* DONNÉES DISPONIBLES
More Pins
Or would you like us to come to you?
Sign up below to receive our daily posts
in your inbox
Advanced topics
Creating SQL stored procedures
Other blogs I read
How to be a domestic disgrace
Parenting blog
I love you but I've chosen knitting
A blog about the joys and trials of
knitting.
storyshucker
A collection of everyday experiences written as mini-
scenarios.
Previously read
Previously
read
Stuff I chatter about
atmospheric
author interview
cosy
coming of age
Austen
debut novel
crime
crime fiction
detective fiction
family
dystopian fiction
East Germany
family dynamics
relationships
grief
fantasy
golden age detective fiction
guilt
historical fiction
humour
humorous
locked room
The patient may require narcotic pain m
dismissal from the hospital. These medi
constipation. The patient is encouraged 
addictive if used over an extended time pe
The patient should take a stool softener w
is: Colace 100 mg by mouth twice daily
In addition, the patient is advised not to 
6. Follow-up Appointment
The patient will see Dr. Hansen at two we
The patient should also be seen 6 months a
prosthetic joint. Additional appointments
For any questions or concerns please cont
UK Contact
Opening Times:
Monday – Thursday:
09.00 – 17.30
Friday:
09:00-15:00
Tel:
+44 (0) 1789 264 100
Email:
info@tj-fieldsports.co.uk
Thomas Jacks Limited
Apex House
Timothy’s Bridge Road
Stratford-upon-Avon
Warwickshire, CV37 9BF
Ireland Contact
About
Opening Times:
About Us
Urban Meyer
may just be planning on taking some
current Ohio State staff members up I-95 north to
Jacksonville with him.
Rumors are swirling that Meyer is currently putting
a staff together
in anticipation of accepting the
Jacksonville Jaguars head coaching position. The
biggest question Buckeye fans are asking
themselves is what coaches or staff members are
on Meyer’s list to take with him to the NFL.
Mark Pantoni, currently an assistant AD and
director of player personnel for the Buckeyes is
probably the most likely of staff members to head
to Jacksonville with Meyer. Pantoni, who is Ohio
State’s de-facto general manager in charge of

* CE QU'IL FAUT
Recopiez à l'identique les lignes qui vont de la toute première jusqu'à celle qui contient « The patient should also be seen 6 months a », celle-ci comprise, et rien d'autre.

* VOTRE RÉPONSE
More Pins
Or would you like us to come to you?
Sign up below to receive our daily posts
in your inbox
Advanced topics
Creating SQL stored procedures
Other blogs I read
How to be a domestic disgrace
Parenting blog
I love you but I've chosen knitting
A blog about the joys and trials of
knitting.
storyshucker
A collection of everyday experiences written as mini-
scenarios.
Previously read
Previously
read
Stuff I chatter about
atmospheric
author interview
cosy
coming of age
Austen
debut novel
crime
crime fiction
detective fiction
family
dystopian fiction
East Germany
family dynamics
relationships
grief
fantasy
golden age detective fiction
guilt
historical fiction
humour
humorous
locked room
The patient may require narcotic pain m
dismissal from the hospital. These medi
constipation. The patient is encouraged 
addictive if used over an extended time pe
The patient should take a stool softener w
is: Colace 100 mg by mouth twice daily
In addition, the patient is advised not to 
6. Follow-up Appointment
The patient will see Dr. Hansen at two we
The patient should also be seen 6 months a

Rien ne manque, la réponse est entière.